Guidance on Code Review
Guidance on Code Review#
Code review can help increase the accuracy of results, improve usability and maintainability of code, and is a great opportunity to learn. For a more detailed overview of motivations for Code Review, please see the Code Reviewing Process.
The most important questions during code review are:
Are all the files available? If not, ask the editor to request the data/code from the authors.
Does it run?
Is it easy to understand? Or is it more complex than it should be?
If it is not just a script underlying a publication but part of software infrastructure: how easy is it to maintain?
Code does not have to be perfect - it has to work, be accompanied with sufficient documentation and be maintainable if this is needed.
The online sustainability evaluation provided by the Software Sustainability Institute can help address issues that affect the sustainability of the software.
Code review in ReproHack style#
This is more applicable when you’re reviewing the code underlying a research article.
How easy is it to access the materials? Can you access all the materials?
Is the data stored in a separate directory or data repository? Is there a persistent identifier associated with the data/code?
Are you able to install everything, did you run into any problems and how did you solve these?
3. Documentation Does the documentation contain information on:
how to install necessary software and dependencies?
how to use materials to reproduce the paper?
how to cite the materials, ideally in a form that can be copy and pasted? Provide suggestions on how to improve the documentation of the code if needed.
Are the inline comments in the code helpful and necessary? Comments should explain why some code exists, not what the code is doing. If the code isn’t clear enough to explain itself, then the code should be made simpler.
Is the code following applicable style guides? (for example, Google Style Guide
Were you able to fully reproduce the paper?
How automated was the process of reproducing the paper?
How easy was it to link analysis code to the plots it generates and sections in the manuscript in which it is described and results reported
If you are not able to reproduce the article:
Were there missing dependencies?
Was the computational environment not adequately described / captured?
Were there bugs in the code?
Does the code handle errors properly? Where could this be improved? If there are any tests, check if they are correct, sensible, and useful.

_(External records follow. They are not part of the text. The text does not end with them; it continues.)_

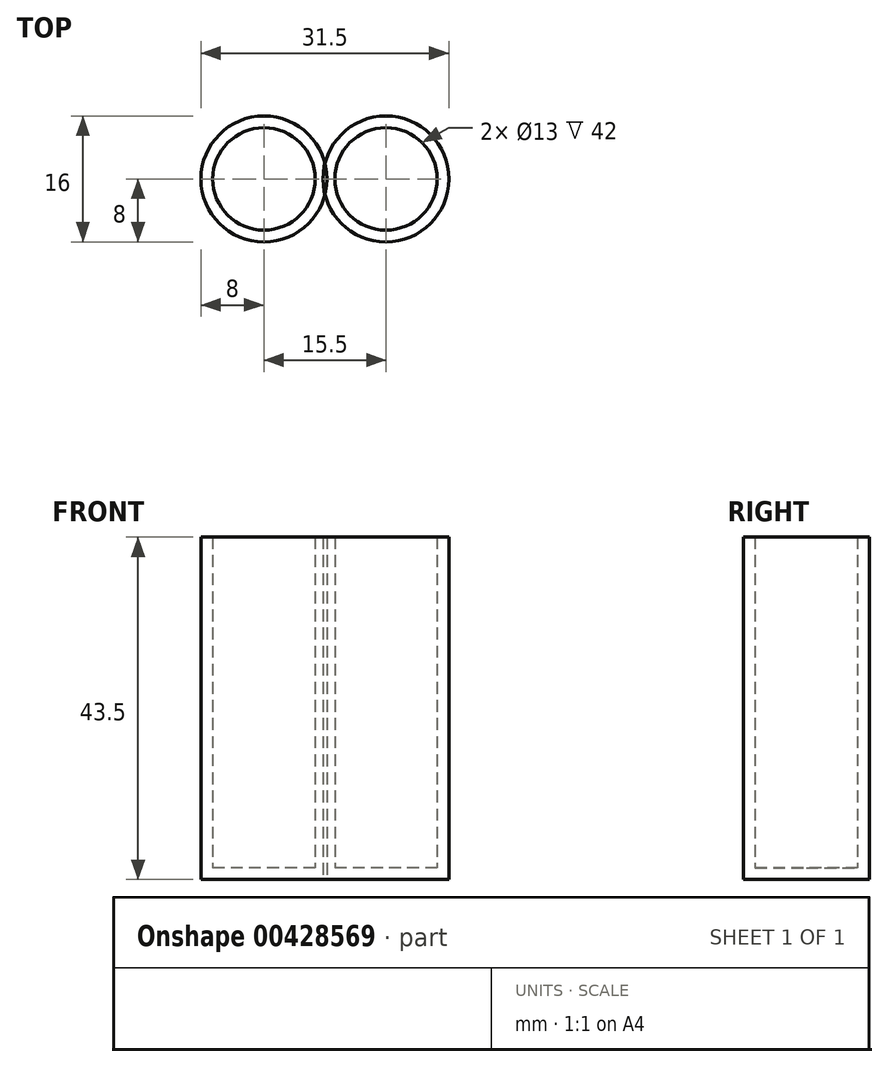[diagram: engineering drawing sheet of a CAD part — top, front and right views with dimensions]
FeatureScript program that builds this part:
annotation { "Feature Type Name" : "Feature", "Feature Type Description" : "" }
export const myFeature = defineFeature(function(context is Context, id is Id, definition is map)
    precondition{}
    {
        {
            var Q0;
            Q0=qCreatedBy(makeId("Top.planeOp"),FACE);
            var sketch = newSketch(context, id + "F0", { "sketchPlane" : qUnion([Q0])});
            skCircle(sketch, "E0", {"center": v(0, 0) * mm, "radius": 8 * mm});
            skSolve(sketch);
        }
        {
            var Q0;
            Q0=qSketchRegion(id+"F0",true);
            extrude(context, id + "F1", {"entities" : qUnion([Q0]), "depth" : 43.5 * mm});
        }
        {
            var Q0;
            Q0=makeQuery(id+"F1.opExtrude","CAP_FACE",FACE,{"disambiguationData":[OSD([sQuery(id+"F0.wireOp",EDGE,"E0")])],"isStart":false});
            shell(context, id + "F2", {"entities" : qUnion([Q0]), "thickness" : 1.5 * mm});
        }
        {
            var Q0;
            Q0=makeQuery(id+"F1.opExtrude","SWEPT_BODY",BODY,{"disambiguationData":[OSD([sQuery(id+"F0.wireOp",EDGE,"E0")])]});
            transform(context, id + "F3", {"entities" : qUnion([Q0]), "transformType" : TransformType.TRANSLATION_3D, "dx" : 15.5 * mm, "dy" : 0 * mm, "dz" : 0 * mm, "makeCopy" : true});
        }
    });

Did code run but results (such as model outputs, tables, figures) differ to those published? By how much? Was this to be expected (for example, because of use of random numbers in the method)?
5. User perspective
What did you find easy / intuitive? (For example: file structure, file naming, analysis workflow, documentation?)
What did you find confusing / difficult? Identify pressure points and provide constructive suggestions
What did you enjoy? Identify aspects that worked well.
6. Acknowledge the effort from authors and give them feedback in good faith. Also tell them what they did well!
CODECHECK provides a workflow, guidelines and tools to evaluate computer programs underlying scientific papers. If you want to get involved as a codechecker in the community, or if you want to apply the CODECHECK principles in your journal or conference, please take a look at the Get Involved page.
Code Review of research software#
Journal, conference and archive guidelines#
rOpenSci Software Peer Review contains the guidelines used by rOpenSci before they get added to the rOpenSci suite of packages.
pyOpenSci Software Peer Review contains the guidelines used by pyOpenSci, an initiative promoting open peer review process in the scientific Python ecosystem. Different to JOSS, pyOpenSci aims to followup with the maintainer to ensure that the package is maintained over time.